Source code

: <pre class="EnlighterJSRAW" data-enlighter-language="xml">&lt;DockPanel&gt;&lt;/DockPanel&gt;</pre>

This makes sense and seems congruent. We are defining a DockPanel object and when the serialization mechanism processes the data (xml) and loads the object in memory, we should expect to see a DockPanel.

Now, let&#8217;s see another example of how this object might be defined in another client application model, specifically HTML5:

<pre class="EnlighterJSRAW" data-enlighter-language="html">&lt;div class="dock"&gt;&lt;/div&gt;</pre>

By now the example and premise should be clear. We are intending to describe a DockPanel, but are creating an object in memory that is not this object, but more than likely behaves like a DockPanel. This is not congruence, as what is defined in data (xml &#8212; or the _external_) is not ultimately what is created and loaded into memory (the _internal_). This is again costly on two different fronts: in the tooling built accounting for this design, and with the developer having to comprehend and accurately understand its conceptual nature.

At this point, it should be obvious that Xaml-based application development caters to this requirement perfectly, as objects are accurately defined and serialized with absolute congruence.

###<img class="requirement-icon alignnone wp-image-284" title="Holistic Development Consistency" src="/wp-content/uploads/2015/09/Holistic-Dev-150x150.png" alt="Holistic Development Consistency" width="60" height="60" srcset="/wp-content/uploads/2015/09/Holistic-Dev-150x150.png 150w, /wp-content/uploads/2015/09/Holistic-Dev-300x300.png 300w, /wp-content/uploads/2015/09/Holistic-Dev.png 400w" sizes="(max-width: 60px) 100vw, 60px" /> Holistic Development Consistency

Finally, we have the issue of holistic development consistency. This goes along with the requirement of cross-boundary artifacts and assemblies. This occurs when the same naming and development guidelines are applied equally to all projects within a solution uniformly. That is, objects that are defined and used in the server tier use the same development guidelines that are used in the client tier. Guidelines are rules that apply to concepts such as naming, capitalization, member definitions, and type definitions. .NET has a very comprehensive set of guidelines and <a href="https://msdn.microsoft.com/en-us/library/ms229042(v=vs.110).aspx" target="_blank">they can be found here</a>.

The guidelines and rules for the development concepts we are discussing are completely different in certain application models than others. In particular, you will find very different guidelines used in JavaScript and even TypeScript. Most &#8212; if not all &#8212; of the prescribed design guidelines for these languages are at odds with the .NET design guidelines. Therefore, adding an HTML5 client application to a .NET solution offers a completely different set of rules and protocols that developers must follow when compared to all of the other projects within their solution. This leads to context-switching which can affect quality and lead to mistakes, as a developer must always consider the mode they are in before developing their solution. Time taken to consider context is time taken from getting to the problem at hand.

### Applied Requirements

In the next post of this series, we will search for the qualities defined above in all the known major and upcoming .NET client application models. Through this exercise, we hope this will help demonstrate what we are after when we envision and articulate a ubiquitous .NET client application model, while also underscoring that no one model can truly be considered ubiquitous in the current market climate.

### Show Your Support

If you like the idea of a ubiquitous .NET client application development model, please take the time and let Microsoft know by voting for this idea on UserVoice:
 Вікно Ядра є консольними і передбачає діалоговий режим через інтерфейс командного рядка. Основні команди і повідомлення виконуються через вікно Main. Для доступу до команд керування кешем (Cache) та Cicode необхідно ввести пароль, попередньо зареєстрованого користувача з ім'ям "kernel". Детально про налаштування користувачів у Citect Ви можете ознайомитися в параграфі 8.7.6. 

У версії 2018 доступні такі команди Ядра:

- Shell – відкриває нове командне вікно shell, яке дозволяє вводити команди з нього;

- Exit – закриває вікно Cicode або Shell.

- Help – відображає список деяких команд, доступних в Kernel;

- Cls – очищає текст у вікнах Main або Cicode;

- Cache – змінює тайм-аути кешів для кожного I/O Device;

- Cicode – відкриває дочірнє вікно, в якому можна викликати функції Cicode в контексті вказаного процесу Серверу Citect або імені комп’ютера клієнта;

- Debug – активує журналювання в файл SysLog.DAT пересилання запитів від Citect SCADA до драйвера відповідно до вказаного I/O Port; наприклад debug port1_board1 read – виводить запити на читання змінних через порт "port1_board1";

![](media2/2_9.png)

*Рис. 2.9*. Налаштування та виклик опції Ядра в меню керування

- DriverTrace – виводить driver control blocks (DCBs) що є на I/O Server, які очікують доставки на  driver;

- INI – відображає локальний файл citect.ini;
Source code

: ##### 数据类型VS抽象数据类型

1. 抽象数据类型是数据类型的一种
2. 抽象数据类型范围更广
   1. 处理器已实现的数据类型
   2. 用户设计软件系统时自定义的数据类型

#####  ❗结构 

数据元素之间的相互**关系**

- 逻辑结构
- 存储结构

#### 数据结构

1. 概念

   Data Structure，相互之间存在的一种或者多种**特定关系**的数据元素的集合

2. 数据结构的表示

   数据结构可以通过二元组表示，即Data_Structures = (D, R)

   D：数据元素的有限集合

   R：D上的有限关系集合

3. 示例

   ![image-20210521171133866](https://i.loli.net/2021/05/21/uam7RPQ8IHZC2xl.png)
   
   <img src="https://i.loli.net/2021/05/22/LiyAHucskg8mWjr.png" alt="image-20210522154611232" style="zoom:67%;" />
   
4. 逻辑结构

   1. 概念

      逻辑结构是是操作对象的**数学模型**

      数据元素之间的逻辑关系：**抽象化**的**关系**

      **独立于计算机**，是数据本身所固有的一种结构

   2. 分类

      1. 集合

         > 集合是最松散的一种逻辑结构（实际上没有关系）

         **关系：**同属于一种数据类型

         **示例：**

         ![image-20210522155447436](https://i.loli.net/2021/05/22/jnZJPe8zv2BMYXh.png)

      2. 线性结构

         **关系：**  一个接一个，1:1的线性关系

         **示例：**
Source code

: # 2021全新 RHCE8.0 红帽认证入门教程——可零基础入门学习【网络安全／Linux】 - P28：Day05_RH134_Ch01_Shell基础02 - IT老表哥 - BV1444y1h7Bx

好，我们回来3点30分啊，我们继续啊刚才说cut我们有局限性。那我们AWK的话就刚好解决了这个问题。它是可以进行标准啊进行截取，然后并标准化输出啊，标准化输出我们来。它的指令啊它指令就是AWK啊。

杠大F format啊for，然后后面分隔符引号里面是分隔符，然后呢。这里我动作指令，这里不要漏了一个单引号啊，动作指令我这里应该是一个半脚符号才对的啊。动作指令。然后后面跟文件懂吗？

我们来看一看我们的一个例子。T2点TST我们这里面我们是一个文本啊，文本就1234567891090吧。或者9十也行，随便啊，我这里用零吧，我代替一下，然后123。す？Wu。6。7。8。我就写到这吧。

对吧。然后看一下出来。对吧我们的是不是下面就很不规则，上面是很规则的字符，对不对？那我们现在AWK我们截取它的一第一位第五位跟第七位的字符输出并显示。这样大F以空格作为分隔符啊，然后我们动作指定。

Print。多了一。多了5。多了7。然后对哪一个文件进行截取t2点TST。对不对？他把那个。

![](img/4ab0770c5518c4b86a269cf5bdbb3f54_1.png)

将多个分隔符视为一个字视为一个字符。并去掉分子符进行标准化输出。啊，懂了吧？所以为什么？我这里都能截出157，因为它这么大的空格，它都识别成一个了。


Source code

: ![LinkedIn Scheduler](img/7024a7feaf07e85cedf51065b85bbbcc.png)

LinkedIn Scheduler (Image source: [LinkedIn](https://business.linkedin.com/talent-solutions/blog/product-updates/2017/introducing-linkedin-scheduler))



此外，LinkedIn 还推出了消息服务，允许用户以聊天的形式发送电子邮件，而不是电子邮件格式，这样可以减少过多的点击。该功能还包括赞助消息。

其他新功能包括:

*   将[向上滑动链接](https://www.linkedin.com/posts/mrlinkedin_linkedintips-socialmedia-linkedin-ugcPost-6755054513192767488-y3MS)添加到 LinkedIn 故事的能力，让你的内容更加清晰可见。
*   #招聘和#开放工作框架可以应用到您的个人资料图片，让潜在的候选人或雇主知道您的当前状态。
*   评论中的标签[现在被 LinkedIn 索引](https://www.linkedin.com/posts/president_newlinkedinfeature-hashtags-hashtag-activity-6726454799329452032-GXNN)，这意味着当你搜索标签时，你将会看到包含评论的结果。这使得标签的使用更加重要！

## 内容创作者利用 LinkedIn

◆ **Your task**
Both end lines included, restate word for word the lines above from the line with "- INI – відображає локальний файл citect.ini;" to the line with "R：D上的有限关系集合", and nothing else.

◆ **Exercise answer**
- INI – відображає локальний файл citect.ini;
Source code

: ##### 数据类型VS抽象数据类型

1. 抽象数据类型是数据类型的一种
2. 抽象数据类型范围更广
   1. 处理器已实现的数据类型
   2. 用户设计软件系统时自定义的数据类型

#####  ❗结构 

数据元素之间的相互**关系**

- 逻辑结构
- 存储结构

#### 数据结构

1. 概念

   Data Structure，相互之间存在的一种或者多种**特定关系**的数据元素的集合

2. 数据结构的表示

   数据结构可以通过二元组表示，即Data_Structures = (D, R)

   D：数据元素的有限集合

   R：D上的有限关系集合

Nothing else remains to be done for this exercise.